Dreamworks Animation Transitioning Out Of In-House Production In Los Angeles; Lays Off 70
Sony Imageworks is the company's new production partner
Dreamworks Animation is choosing to shift away from producing films fully in-house at its Glendale, California studio, allegedly to cut costs. And it seems that it’s coming with layoffs of 70 positions, about 4% of its workforce. It’s not quite clear if that amounts to 70 people or if it was more, with multiple people holding the same titles.
“Dreamworks Animation reduced its workforce by approximately 70 positions,” a spokesperson from the company disclosed. “Roles affected were across corporate functions, feature, television and technology departments as part of an overall cost-reduction.” Morale was reportedly low at the studio before the layoffs officially got out there, as workers told, especially as the execs skirt paying them. It leaves Walt Disney Animation Studios as the last of the major Los Angeles-based feature animation studios that still did the production for some (not all) of its films entirely in-house. While next year’s theatrical films, Kung Fu Panda 4 and The Wild Robot, are being produced fully in-house, Orion and the Dark, which is heading to Netflix, is being produced by a partner studio.
Unfortunately, the 2025 slate, currently consisting of Dog Man, based on Dav Pilkey’s novels spun off from his Captain Underpants series that DreamWorks has already adapted, an unannounced sequel, and an unannounced original film will not be made fully in-house. The unannounced sequel will be made using the studio’s new “mixed production model”, working with Sony Pictures Imageworks, while the other two films will be animated entirely at non-Imageworks partner studios. It’s called similar to how the studio utilized Mikros Animation for 2017’s Captain Underpants: The First Epic Movie and Jellyfish Pictures for 2021’s Spirit Untamed. Except those productions were several years apart.

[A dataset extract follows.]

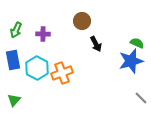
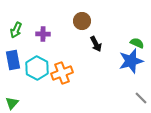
green triangle: moved 2 px left, 3 px down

A Dreamworks spokesperson further explained:
The industry is facing a more challenging box office environment and the costs of making creatively ambitious animated films have increased. To reduce production costs while maintaining quality, DreamWorks is defining a new feature production model where a portion of the asset and shot work will be performed by partner studios on a case by case, budget dependent basis. This strategy will be implemented for feature films released in 2025 and beyond.
The new model is being tested with Imageworks, who is based in Vancouver and Montreal. They are the main animation studio for Sony Pictures Animation and a vendor studio, producing The Sea Beast and Over the Moon for Netflix and Storks and Smallfoot for Warner Bros., among other projects for other clients. Dreamworks Executive Vice President of feature production Erika Burton told employees that Dreamworks will handle all creative front end, the story, art, editorial, and previsuals of the unannounced sequel, as well as approximately 50% of the asset build and a single hour of production. Imageworks will handle the other 50% of asset builds and 20 minutes of shot production. The major responsibilities they’ll be handed include handling entire sequences and standalone parts of the film, rather than receiving random shots and pick-up work. At least that’s the current thinking of Dreamworks management. The percentages were said to be tentative and subject to change.
The studio’s chief operating officer Randy Lake laid out the plan to reduce production costs by 20%, which again probably involves employee payment. He called the layoffs a headcount reduction through “natural attrition”. He’s also proposed staff consolidation so that Dreamworks doesn’t take up the entire Glendale campus, opening it up for lease to earn money that way, aiming maintain the same quality of work with the lower production costs, setting a creative bar. He said he wanted to keep the majority of work in house, but outsource to such partners in tax advantaged and/or lower cost locations.